In its first year, the Franklin Center had a budget of $2.9 million, much of it from O'Keefe's SAM.
"Franklin Center" Staffed by Right-Wing Activists

Many Franklin staffers have ties to conservative activist groups and the GOP. The Franklin Center’s president, Jason Stverak, is the former Regional Field Director for SAM, and former Executive Director of the North Dakota Republican Party.

In late July, Erik Telford, the Director of Membership Online Strategy for Koch's AFP, announced that he would take on the position of Vice President for Strategic Initiatives Outreach for the Franklin Center. He had worked at AFP for four and a half years. In his farewell letter, he minced no words in explaining the activist role he will play in his new position, "As I move on to a new challenge, I look forward to staying involved with AFP, but now in an even more important capacity: that of a member and grassroots activist."

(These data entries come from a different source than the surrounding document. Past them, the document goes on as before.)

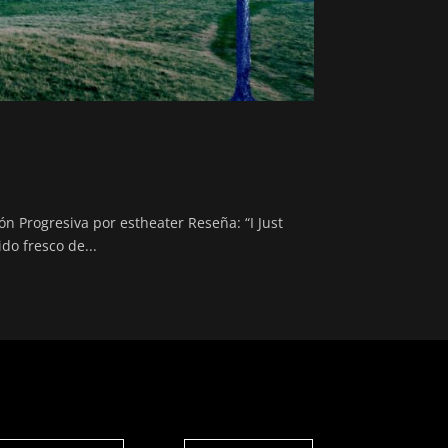
 Progresiva por estheater Reseña: “I Just
o fresco de...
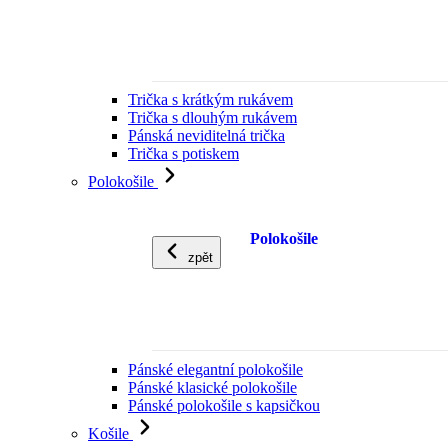
Trička s krátkým rukávem
Trička s dlouhým rukávem
Pánská neviditelná trička
Trička s potiskem
Polokošile
Polokošile
zpět
Pánské elegantní polokošile
Pánské klasické polokošile
Pánské polokošile s kapsičkou
Košile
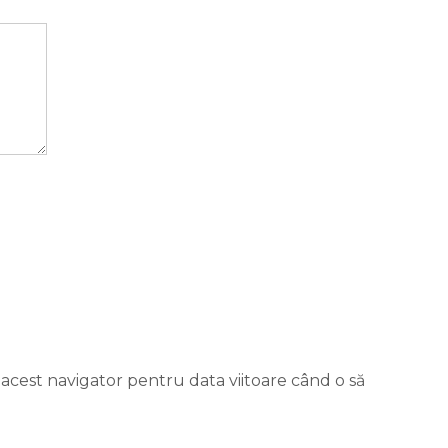
 acest navigator pentru data viitoare când o să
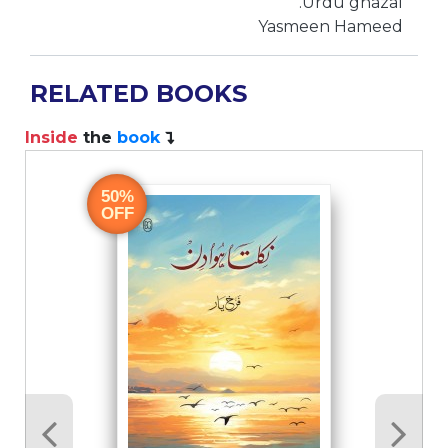
Urdu ghazal.
Yasmeen Hameed
RELATED BOOKS
Inside
the
book
I
50%
OFF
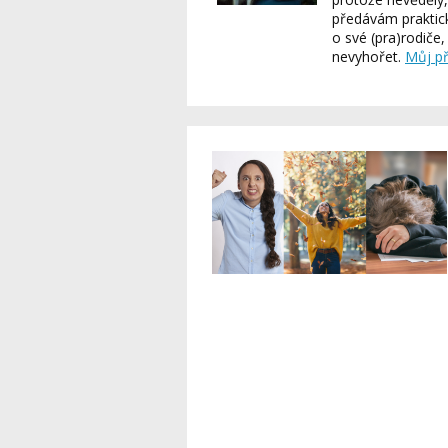
předávám praktick
o své (pra)rodiče
nevyhořet.
Můj př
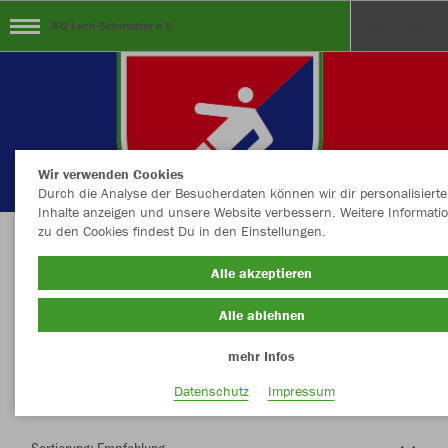
JFG Lech-Schmutter e.V.
Wir verwenden Cookies
Durch die Analyse der Besucherdaten können wir dir personalisierte
Inhalte anzeigen und unsere Website verbessern. Weitere Informati
zu den Cookies findest Du in den Einstellungen.
Herzlich Willkommen im Teamshop JFG Lech-
Alle akzeptieren
Schmutter e.V.
Alle ablehnen
mehr Infos
Nachhaltig
Farbe
Datenschutz
Impressum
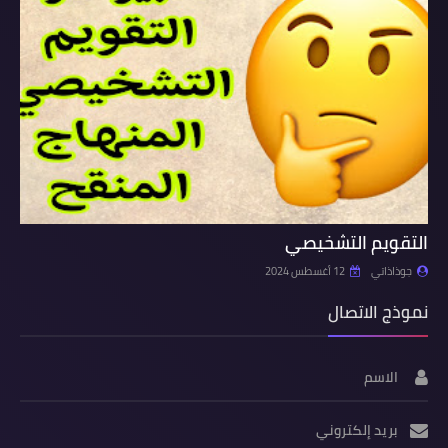
التقويم التشخيصي
جوذاذاتي
12 أغسطس 2024
نموذج الاتصال
الاسم
بريد إلكتروني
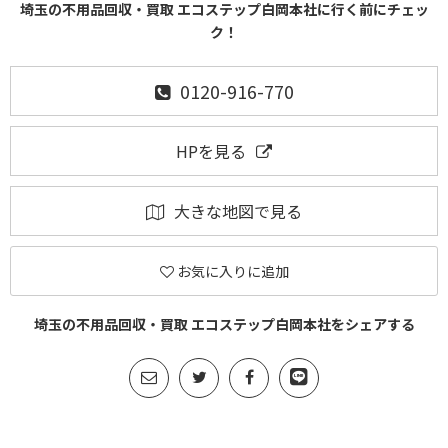
埼玉の不用品回収・買取 エコステップ白岡本社に行く前にチェッ
ク！
0120-916-770
HPを見る
大きな地図で見る
お気に入りに追加
埼玉の不用品回収・買取 エコステップ白岡本社をシェアする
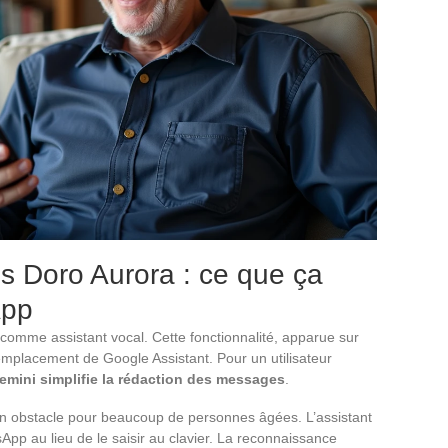
s Doro Aurora : ce que ça
App
omme assistant vocal. Cette fonctionnalité, apparue sur
emplacement de Google Assistant. Pour un utilisateur
Gemini simplifie la rédaction des messages
.
 un obstacle pour beaucoup de personnes âgées. L’assistant
pp au lieu de le saisir au clavier. La reconnaissance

The Franklin Center's Director of Donor Relations, Matt Hauck, is a former Associate at the Charles G. Koch Charitable Foundation. The center's Chief of Staff, Gwen Beattie, is the former Director of Development and Operations at America's Future Foundation, an organization committed to "identify and develop the next generation of conservative and libertarian leaders." The Franklin Center's 2009 IRS 990 form lists Rudie Martinson as director and secretary. He formerly worked as the assistant state director for North Dakota's chapter of Koch's Americans for Prosperity.

The Franklin Center was one of the sponsors of the Western Republican presidential candidate debate in Las Vegas this month, along with Americans for Prosperity and other right-wing groups.

Interestingly, unlike traditional journalistic outlets, the screening process for writing for websites like the Wisconsin Reporter asks applicants ideological questions. As the Poynter Institute, a Florida-based school and resource for journalists, has reported, Wisconsin Reporter applicants must answer questions like: “How do free markets help the poor?” and “Do higher taxes lead to balanced budgets?” Such queries likely have optimal answers to a group like the Wisconsin Reporter, just as some of its stories have been criticized for being results-oriented in ways that are consistent with its funders' world view.

Who wrote that news article you read today. Was it fact based or based on the preconceived views of a right-wing conservative "reporter" who shaped the narrative to fit the extreme views of the conservative Right.